Whenever I need plexiglass for any project -- My LHS (Local Hardware Store) cuts it to the exact dimensions provided. They handed out a wise hole-drilling tip = Place a wood-scrap behind (and up against) where you are drilling where there will then be a complete absence of plexiglass cracking.
Conemaugh Road & Traction circa 1956
One trick no one has mentioned - using a piece of thin sheet steel for a panel face and sticking train markers made from refrigerator magnets to it. This works best where the dispatcher is in an isolated booth and can't see the layout.
My own panels are built on sheets of heavy styrene acquired by dumpster diving. Track schematics are laid on with Dymo tape around pre-drilled holes for switches and lamps, and for the studs of my stud contact point controls. These are all Zone panels in MZL; the Main (CTC) panel is still future tense.
Chuck (Modeling Central Japan in September, 1964 - analog DC, MZL)
Thought I would give you all an update. Thanks for the help. Here is the almost finished product.

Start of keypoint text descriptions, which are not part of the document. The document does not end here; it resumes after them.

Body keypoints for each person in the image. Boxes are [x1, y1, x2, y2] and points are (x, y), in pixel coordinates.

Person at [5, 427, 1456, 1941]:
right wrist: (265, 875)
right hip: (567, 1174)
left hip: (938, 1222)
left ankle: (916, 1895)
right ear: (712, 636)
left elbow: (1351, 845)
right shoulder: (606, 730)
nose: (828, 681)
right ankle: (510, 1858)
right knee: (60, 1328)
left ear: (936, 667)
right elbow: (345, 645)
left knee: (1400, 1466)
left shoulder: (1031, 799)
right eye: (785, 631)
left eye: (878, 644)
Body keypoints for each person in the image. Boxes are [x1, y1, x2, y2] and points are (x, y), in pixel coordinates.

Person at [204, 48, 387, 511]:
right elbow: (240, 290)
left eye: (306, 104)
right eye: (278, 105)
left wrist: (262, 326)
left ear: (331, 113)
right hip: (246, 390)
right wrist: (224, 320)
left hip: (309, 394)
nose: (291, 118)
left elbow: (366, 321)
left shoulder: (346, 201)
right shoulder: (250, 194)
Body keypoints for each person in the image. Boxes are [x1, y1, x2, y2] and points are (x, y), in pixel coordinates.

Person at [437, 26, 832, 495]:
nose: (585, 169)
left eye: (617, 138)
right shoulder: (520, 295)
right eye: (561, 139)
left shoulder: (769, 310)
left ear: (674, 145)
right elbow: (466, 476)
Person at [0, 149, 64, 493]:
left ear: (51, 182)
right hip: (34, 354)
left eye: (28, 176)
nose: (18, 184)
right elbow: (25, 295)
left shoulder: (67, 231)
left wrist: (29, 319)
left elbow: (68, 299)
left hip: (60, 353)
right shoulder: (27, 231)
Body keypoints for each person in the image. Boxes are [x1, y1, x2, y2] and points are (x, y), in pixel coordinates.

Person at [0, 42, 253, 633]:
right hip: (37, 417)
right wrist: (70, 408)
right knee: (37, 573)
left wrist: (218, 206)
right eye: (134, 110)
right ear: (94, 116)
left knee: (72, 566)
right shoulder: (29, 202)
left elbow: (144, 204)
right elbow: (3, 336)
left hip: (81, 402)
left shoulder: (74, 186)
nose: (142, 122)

Special thanks K Stapleton at http://www3.sympatico.ca/kstapleton3/751D.HTM for the switches we used. They are on/on (no off position). They give a pulse to the twin coil switch machines but keep a constant power to light the led indicators. We went with the black plexiglass and auto pinstriping for the lines. Found a step drill did the trick for drilling the holes in the plexiglass without any concern for cracking.
I wanted this to control the whole main line from one position and have the lights indicate which way the turnouts were lined.
Your results are outstanding!
May I help myself to one of those CNR timetables, now?
Regards, Ed
William:
Very well done indeed!
Dave
I'm just a dude with a bad back having a lot of fun with model trains, and finally building a layout!
Williamsb,
Thanks for the update. You did an outstanding job on that!
Sort of resembles one that I have seen somewhere before!